(Extracted records Opens)

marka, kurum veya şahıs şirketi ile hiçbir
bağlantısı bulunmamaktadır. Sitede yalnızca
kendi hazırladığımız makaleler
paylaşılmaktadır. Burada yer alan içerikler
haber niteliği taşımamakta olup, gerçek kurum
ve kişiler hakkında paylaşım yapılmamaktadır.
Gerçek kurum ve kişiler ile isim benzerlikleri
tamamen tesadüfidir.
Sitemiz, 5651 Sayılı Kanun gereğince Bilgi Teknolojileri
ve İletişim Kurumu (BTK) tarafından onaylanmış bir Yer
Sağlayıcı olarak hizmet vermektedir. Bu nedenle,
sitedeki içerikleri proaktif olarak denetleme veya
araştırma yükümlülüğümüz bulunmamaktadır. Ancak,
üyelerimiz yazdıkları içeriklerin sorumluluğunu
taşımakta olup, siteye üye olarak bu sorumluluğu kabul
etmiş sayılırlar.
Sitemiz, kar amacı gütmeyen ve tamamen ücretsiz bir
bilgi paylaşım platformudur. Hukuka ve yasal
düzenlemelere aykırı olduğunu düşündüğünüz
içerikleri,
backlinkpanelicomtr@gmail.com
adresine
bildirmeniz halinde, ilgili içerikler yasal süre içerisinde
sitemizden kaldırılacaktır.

(Extracted records Closes)

_What to produce_. Go through the records and repeat each one exactly as written.

_Task answer_.
marka, kurum veya şahıs şirketi ile hiçbir
bağlantısı bulunmamaktadır. Sitede yalnızca
kendi hazırladığımız makaleler
paylaşılmaktadır. Burada yer alan içerikler
haber niteliği taşımamakta olup, gerçek kurum
ve kişiler hakkında paylaşım yapılmamaktadır.
Gerçek kurum ve kişiler ile isim benzerlikleri
tamamen tesadüfidir.
Sitemiz, 5651 Sayılı Kanun gereğince Bilgi Teknolojileri
ve İletişim Kurumu (BTK) tarafından onaylanmış bir Yer
Sağlayıcı olarak hizmet vermektedir. Bu nedenle,
sitedeki içerikleri proaktif olarak denetleme veya
araştırma yükümlülüğümüz bulunmamaktadır. Ancak,
üyelerimiz yazdıkları içeriklerin sorumluluğunu
taşımakta olup, siteye üye olarak bu sorumluluğu kabul
etmiş sayılırlar.
Sitemiz, kar amacı gütmeyen ve tamamen ücretsiz bir
bilgi paylaşım platformudur. Hukuka ve yasal
düzenlemelere aykırı olduğunu düşündüğünüz
içerikleri,
backlinkpanelicomtr@gmail.com
adresine
bildirmeniz halinde, ilgili içerikler yasal süre içerisinde
sitemizden kaldırılacaktır.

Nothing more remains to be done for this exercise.